> Source passage:
Early Power Estimator for Intel® Cyclone® 10 LP FPGAs User Guide

ID 683743
Date 5/08/2017
Public
Document Table of Contents

3.3. Cyclone® 10 LP EPE - RAM Worksheet

Each row in the RAM worksheet of the Early Power Estimator (EPE) spreadsheet represents a design module where the RAM blocks are the same type, have the same data width, the same RAM depth (if applicable), the same RAM mode, and the same port parameters. If some or all of the RAM blocks in your design have different configurations, enter the information in different rows. For each design module, enter the type of RAM implemented, the number of RAM blocks, and the RAM block mode.

Each row in the RAM worksheet of the EPE spreadsheet can also represent a logical RAM module that can be physically implemented on more than one RAM block. The EPE spreadsheet implements each logical RAM module with the minimum number of physical RAM blocks, in the most power-efficient way possible, based on the width and depth of the logical instance entered.

You must know how your RAM is implemented by the Quartus® Prime Compiler when you are selecting the RAM block mode. For example, if a ROM is implemented with two ports, it is considered a true dual-port memory and not a ROM. Single-port and ROM implementations only use Port A. Simple dual-port and true dual-port implementations use Port A and Port B.

Figure 15. RAM Worksheet of the EPE Spreadsheet
Table 9.  RAM Worksheet Information
Column Heading Description
Module Enter a name for the RAM module in this column. This is an optional value.
RAM Type

Select the implemented RAM type.

You can find the RAM type in the Type column of the Quartus® Prime Compilation Report. In the Compilation Report, select Fitter and click Resource Section. Click RAM Summary.

#RAM Blocks
Enter the number of RAM blocks in the module that use the same type and mode and have the same parameter for each port. The parameters for each port are:
  • Clock frequency in MHz
  • Percentage of time the RAM is enabled
  • Percentage of time the port is writing as opposed to reading

You can find the number of RAM blocks in either the memory logic array block (MLAB) or M9K column of the Quartus® Prime Compilation Report. In the Compilation Report, select Fitter and click Resource Section. Click RAM Summary.

Data Width

Enter the width of the data for the RAM block. This value is limited based on the RAM type. You can find the width of the RAM block in the Port A Width or the Port B Width column of the Quartus® Prime Compilation Report. In the Compilation Report, select Fitter and click Resource Section. Click RAM Summary.

For RAM blocks that have different widths for Port A and Port B, use the larger of the two widths.

RAM Depth

Enter the depth of the RAM block in number of words.

You can find the depth of the RAM block in the Port A Depth or the Port B Depth column of the Quartus® Prime Compilation Report. In the Compilation Report, select Fitter and click Resource Section. Click RAM Summary.

RAM Mode
Select from the following modes:
  • Single-Port
  • Simple Dual-Port
  • True Dual-Port
  • ROM

The mode is based on how the Quartus® Prime Compiler implements the RAM. If you are unsure how your memory module is implemented, Intel® recommends compiling a test case in the required configuration in the Quartus® Prime software. You can find the RAM mode in the Mode column of the Quartus® Prime Compilation Report. In the Compilation Report, select Fitter and click Resource Section. Click RAM Summary.

> Exercise task 1: Based on the RAM worksheet guide, answer yes or no to each statement and quote the words that decide it: (a) Single-port implementations use both Port A and Port B. (b) When Port A and Port B have different widths, the larger width is entered. (c) A name for the RAM module must be entered.
> Exercise task 2: Copy the RAM worksheet guide word for word, everything from "You must know" down to "implemented RAM type.".
Work from the RAM worksheet guide alone.

[Extracted data entries]
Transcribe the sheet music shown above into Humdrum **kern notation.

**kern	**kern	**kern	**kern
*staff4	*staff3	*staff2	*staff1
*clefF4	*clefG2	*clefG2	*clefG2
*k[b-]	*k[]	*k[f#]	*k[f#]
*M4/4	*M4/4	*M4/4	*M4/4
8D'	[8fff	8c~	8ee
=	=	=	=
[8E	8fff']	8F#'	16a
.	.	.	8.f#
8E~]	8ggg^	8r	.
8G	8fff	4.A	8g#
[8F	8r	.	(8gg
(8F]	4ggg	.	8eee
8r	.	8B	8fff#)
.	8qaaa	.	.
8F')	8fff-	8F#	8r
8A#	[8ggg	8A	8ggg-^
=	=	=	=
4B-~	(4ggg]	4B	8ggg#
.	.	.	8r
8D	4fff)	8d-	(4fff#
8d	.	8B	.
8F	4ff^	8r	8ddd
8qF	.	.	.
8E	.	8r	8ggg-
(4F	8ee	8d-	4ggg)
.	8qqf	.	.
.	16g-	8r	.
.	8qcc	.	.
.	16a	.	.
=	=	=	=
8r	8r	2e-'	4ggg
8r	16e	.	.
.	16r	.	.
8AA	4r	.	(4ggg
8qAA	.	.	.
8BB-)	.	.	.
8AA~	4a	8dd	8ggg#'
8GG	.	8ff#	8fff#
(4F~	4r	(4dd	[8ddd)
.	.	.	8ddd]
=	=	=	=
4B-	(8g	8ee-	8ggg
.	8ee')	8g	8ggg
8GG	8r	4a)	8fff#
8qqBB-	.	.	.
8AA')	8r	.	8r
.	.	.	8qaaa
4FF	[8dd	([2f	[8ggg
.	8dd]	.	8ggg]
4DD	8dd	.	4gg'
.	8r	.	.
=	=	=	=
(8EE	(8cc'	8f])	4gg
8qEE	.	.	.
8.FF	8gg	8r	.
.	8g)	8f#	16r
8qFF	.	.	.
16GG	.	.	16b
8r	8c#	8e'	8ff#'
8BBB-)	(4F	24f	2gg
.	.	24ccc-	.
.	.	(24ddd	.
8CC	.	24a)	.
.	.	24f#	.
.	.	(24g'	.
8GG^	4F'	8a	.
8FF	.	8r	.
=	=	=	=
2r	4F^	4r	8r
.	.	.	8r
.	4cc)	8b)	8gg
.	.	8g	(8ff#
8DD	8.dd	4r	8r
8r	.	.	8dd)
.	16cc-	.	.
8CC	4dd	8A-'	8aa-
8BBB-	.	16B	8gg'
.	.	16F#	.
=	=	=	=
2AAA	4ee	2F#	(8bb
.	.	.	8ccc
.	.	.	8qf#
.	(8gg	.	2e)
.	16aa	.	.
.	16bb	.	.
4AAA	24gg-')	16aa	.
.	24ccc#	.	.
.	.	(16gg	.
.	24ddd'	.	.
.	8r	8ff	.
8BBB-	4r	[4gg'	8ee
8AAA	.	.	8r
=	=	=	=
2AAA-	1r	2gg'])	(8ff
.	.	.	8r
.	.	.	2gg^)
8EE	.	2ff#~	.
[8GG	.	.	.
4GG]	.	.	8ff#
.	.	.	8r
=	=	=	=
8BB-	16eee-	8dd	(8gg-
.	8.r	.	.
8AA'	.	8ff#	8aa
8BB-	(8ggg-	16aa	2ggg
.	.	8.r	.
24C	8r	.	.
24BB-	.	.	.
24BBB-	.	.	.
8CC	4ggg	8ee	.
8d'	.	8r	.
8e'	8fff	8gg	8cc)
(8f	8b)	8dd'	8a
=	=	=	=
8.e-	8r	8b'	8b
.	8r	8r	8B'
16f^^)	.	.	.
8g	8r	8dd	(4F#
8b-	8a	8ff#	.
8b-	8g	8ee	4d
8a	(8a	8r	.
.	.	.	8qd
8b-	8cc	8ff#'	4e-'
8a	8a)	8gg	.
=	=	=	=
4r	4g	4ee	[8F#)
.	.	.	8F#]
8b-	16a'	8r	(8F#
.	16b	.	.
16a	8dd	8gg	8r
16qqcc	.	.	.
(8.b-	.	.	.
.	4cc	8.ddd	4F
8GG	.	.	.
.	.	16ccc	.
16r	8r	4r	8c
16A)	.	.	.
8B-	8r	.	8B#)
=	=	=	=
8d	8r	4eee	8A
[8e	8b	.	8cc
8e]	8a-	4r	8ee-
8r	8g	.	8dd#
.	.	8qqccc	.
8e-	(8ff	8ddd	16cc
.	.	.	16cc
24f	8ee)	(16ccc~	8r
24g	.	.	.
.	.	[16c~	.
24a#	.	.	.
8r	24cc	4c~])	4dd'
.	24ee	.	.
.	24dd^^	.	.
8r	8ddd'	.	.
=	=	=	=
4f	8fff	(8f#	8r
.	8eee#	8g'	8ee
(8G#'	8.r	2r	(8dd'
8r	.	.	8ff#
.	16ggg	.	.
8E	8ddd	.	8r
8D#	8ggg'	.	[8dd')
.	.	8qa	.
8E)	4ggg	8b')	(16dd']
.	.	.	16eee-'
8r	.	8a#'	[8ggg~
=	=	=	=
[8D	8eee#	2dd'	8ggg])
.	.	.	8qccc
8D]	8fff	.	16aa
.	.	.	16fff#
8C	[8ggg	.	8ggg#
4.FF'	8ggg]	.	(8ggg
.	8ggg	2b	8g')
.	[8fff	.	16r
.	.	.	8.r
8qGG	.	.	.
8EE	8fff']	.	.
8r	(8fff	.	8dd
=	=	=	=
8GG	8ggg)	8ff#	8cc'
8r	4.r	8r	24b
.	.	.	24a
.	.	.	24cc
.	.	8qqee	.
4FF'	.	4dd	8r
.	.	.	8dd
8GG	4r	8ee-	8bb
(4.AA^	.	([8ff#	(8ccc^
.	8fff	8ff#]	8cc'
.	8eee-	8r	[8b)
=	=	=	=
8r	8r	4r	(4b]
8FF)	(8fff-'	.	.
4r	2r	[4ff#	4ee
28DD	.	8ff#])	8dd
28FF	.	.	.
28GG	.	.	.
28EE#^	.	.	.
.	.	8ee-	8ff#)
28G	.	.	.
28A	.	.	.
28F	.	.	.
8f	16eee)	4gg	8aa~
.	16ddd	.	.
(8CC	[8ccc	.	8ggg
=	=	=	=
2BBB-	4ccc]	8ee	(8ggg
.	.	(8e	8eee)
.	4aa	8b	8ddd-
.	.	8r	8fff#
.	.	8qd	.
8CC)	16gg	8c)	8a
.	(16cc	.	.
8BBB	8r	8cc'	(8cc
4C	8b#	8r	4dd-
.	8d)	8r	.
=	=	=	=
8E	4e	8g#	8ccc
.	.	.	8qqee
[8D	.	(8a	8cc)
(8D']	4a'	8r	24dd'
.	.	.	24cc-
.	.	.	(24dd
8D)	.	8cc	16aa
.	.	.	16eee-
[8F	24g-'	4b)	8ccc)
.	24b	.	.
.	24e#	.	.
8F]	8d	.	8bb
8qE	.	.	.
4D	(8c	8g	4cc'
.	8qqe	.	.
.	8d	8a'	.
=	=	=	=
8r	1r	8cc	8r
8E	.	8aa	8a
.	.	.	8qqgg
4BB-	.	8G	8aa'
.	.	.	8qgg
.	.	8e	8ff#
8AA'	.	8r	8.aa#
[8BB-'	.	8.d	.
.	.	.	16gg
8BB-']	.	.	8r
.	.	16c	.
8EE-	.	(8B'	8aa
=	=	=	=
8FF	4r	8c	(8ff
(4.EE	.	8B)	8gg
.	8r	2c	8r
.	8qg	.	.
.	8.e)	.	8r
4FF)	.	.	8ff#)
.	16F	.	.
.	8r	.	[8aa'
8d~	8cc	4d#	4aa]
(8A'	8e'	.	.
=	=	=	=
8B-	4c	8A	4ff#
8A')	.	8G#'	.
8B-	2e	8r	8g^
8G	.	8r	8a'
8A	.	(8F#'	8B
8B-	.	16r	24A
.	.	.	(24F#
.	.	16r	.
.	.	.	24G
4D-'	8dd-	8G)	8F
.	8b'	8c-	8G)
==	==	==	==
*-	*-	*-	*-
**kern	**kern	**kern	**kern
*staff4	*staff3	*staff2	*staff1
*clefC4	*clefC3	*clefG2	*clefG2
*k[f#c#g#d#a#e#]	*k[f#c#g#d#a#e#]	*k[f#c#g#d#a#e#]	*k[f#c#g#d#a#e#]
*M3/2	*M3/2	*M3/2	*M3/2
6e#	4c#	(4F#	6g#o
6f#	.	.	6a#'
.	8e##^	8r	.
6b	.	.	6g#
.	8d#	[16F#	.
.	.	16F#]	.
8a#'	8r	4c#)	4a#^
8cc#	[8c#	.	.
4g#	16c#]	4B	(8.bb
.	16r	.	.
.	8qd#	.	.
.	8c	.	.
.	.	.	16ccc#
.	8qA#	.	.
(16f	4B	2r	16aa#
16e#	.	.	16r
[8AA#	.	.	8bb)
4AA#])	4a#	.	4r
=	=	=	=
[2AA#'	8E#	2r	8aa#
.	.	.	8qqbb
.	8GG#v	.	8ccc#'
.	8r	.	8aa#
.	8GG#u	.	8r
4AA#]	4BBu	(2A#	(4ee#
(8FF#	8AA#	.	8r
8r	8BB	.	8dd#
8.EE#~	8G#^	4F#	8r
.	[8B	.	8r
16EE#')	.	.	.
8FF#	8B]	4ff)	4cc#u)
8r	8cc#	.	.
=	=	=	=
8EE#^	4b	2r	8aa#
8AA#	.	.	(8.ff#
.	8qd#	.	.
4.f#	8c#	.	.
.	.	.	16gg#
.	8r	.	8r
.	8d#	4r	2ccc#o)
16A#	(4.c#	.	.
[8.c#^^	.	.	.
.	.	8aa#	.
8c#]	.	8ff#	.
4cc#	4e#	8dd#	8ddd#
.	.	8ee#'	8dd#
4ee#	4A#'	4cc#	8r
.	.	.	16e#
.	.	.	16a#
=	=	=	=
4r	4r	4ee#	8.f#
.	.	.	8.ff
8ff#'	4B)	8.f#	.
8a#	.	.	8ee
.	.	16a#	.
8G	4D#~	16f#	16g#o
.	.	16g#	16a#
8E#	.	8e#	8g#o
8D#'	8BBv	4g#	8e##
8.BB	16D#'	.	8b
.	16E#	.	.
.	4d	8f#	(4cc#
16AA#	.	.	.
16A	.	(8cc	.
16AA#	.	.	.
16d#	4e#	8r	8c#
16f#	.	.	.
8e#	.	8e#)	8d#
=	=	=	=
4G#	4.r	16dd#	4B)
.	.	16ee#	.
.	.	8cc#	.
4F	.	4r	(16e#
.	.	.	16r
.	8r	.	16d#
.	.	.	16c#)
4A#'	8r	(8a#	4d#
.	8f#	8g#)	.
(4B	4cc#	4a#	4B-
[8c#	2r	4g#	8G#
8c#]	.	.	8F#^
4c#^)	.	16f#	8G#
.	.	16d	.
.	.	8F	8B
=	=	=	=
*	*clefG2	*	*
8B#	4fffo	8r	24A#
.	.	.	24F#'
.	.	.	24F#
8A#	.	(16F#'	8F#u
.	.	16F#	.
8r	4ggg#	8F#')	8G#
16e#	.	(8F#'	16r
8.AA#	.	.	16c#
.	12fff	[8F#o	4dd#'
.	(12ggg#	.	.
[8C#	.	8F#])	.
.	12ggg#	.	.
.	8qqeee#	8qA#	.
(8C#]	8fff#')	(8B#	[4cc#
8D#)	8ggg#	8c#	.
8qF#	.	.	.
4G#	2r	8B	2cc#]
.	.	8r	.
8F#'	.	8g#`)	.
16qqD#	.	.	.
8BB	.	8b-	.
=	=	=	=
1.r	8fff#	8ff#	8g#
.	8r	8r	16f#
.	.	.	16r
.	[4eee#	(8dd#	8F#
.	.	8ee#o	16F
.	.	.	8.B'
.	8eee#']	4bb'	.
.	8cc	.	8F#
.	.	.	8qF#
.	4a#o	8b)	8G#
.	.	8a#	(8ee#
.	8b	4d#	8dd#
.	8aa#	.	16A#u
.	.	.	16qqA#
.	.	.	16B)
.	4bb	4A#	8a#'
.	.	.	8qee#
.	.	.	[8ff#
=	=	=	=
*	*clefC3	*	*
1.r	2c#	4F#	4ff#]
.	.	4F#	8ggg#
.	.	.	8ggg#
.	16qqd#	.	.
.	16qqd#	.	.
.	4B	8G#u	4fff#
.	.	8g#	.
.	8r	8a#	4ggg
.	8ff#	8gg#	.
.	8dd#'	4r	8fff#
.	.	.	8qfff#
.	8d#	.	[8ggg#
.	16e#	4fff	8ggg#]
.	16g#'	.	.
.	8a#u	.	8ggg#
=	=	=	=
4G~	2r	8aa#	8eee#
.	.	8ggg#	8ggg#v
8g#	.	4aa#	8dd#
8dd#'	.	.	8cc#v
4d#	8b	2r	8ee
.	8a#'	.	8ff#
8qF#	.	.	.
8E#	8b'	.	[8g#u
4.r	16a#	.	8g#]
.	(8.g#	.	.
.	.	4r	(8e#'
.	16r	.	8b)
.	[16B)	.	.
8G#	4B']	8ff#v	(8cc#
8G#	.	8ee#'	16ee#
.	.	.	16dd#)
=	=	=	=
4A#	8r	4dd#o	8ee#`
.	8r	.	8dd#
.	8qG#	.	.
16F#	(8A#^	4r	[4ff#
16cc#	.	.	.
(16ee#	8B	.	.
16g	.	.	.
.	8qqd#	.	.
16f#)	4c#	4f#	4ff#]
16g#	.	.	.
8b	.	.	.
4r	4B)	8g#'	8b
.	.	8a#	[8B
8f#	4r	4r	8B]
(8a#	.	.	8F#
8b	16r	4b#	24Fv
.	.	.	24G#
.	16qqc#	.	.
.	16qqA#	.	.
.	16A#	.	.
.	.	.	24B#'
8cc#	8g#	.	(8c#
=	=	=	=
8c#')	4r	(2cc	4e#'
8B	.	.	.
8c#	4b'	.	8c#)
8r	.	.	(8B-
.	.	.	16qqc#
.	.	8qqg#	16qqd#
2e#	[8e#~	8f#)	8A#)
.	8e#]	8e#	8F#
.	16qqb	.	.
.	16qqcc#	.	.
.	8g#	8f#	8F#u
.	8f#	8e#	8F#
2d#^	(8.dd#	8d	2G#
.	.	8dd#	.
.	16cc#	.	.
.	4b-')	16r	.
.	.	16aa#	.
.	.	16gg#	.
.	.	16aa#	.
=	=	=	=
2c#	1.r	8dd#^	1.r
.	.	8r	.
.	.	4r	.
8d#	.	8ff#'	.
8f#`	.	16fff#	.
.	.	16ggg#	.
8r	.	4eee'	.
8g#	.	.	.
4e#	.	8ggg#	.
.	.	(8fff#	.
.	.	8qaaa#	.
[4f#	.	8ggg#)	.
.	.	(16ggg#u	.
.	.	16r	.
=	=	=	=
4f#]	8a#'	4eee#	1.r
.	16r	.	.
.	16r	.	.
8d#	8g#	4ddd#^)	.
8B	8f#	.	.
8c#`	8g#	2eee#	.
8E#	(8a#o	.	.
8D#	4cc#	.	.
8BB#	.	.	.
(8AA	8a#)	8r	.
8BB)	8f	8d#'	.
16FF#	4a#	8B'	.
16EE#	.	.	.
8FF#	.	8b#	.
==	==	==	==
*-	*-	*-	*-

> Correct result 1:
(a) No: "Single-port and ROM implementations only use Port A."
(b) Yes: "For RAM blocks that have different widths for Port A and Port B, use the larger of the two widths."
(c) No: "Enter a name for the RAM module in this column. This is an optional value."

> Correct result 2:
You must know how your RAM is implemented by the Quartus® Prime Compiler when you are selecting the RAM block mode. For example, if a ROM is implemented with two ports, it is considered a true dual-port memory and not a ROM. Single-port and ROM implementations only use Port A. Simple dual-port and true dual-port implementations use Port A and Port B.

Figure 15. RAM Worksheet of the EPE Spreadsheet
Table 9.  RAM Worksheet Information
Column Heading Description
Module Enter a name for the RAM module in this column. This is an optional value.
RAM Type

Select the implemented RAM type.